* **Task prompt**: Copy out only the listing lines beginning at the line that has "order: Gentianales" and ending with the line that has "locality: Liukiuenses, Isl. Amami-ohshima", switching "collection date" to "date collected" and keeping everything else the same.

* **Available records**:
###

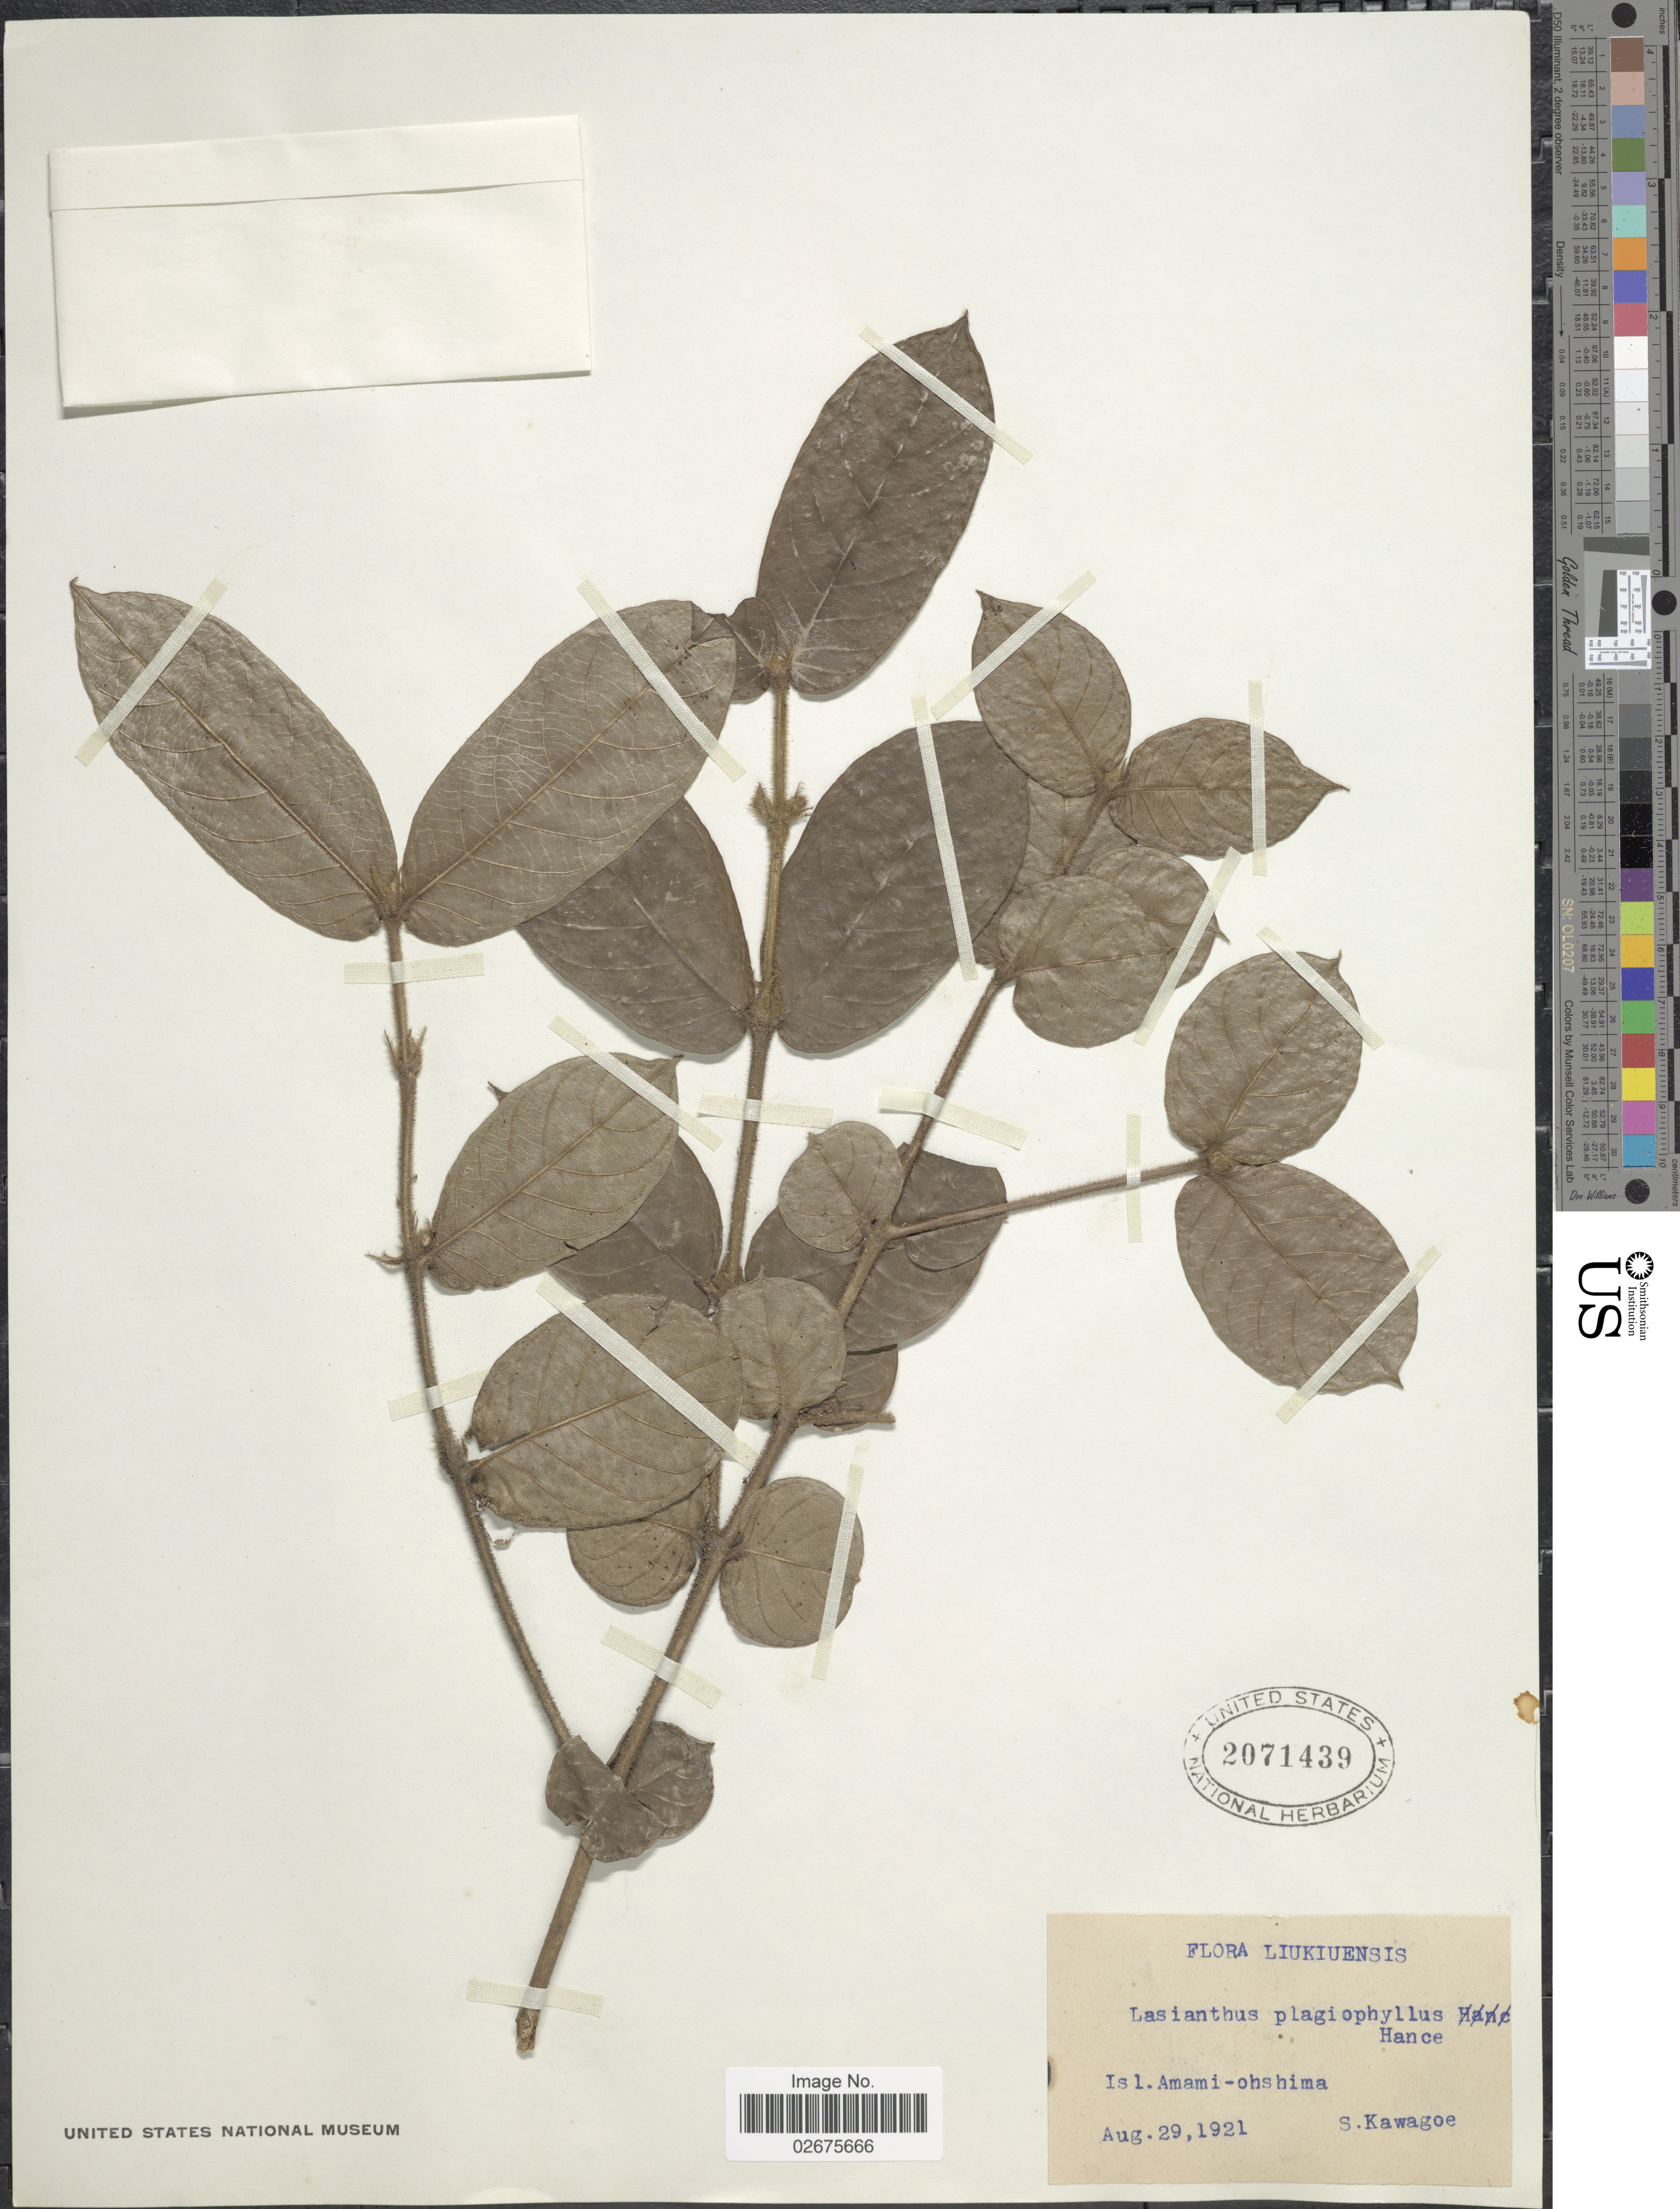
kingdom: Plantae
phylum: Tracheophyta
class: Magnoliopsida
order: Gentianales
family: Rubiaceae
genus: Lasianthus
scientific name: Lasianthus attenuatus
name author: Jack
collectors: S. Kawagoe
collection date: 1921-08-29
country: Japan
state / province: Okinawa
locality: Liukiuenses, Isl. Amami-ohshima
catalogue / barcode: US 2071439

###

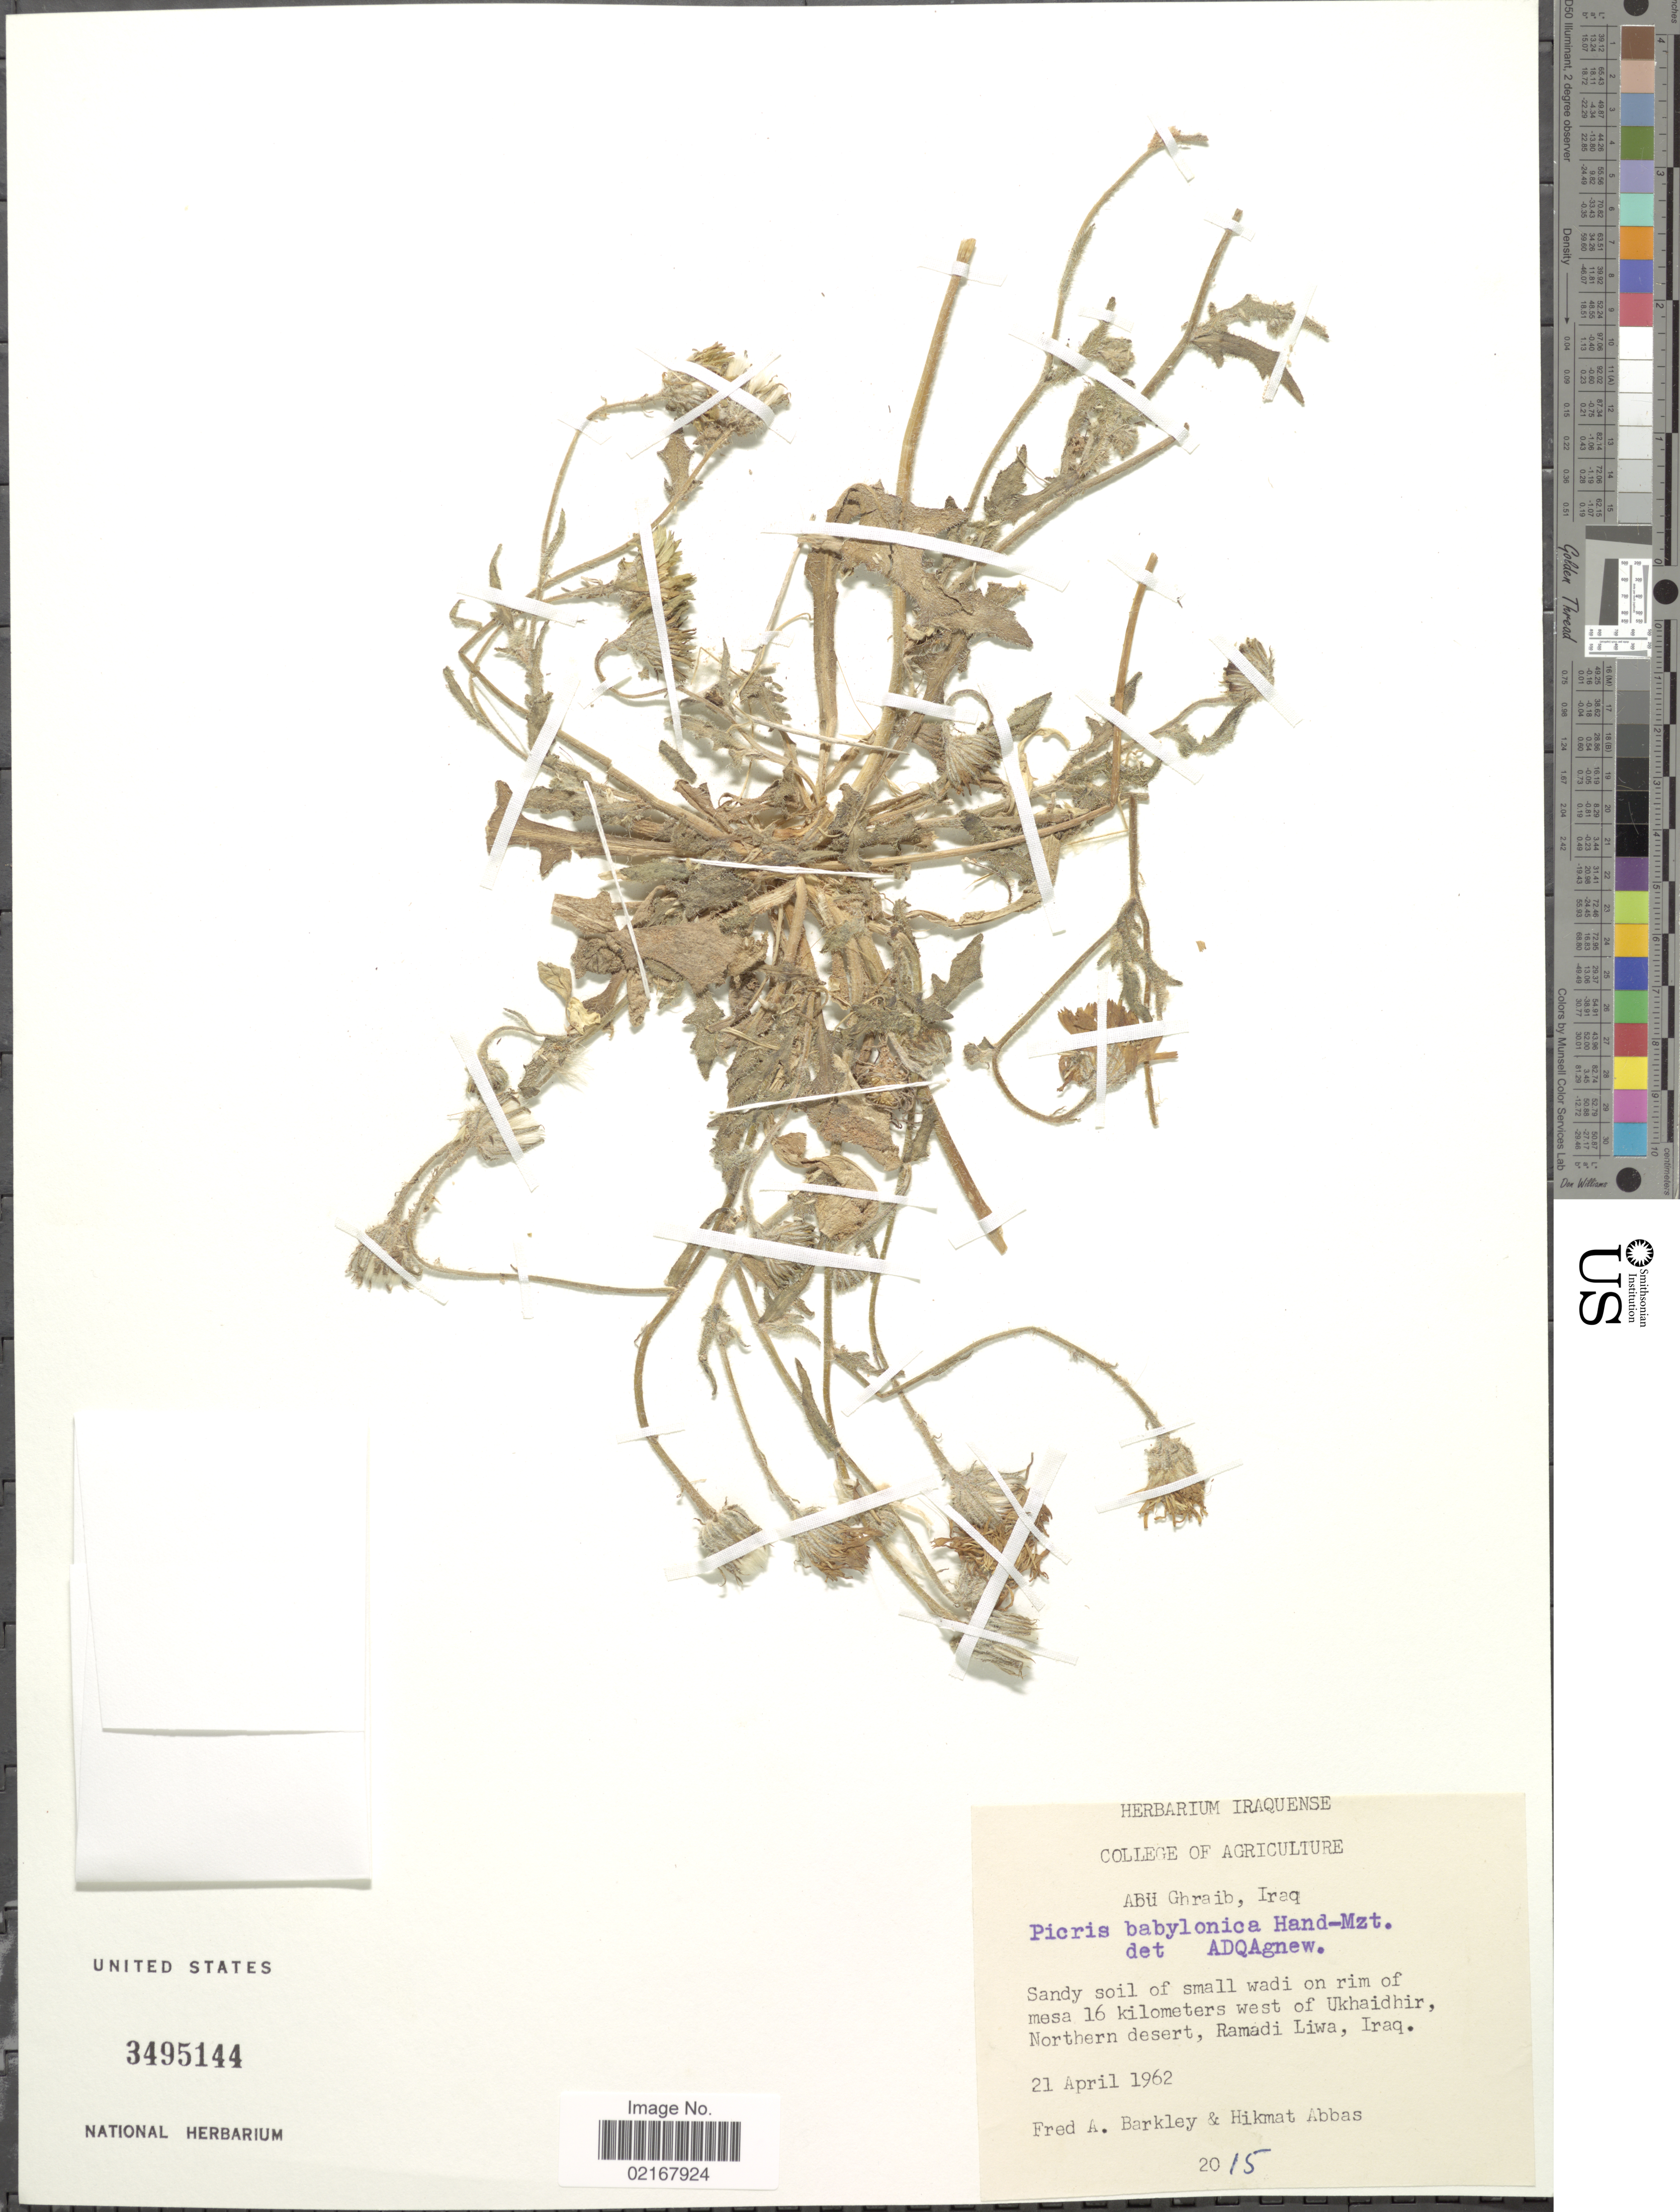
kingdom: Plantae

###

* **Written answer**:
order: Gentianales
family: Rubiaceae
genus: Lasianthus
scientific name: Lasianthus attenuatus
name author: Jack
collectors: S. Kawagoe
date collected: 1921-08-29
country: Japan
state / province: Okinawa
locality: Liukiuenses, Isl. Amami-ohshima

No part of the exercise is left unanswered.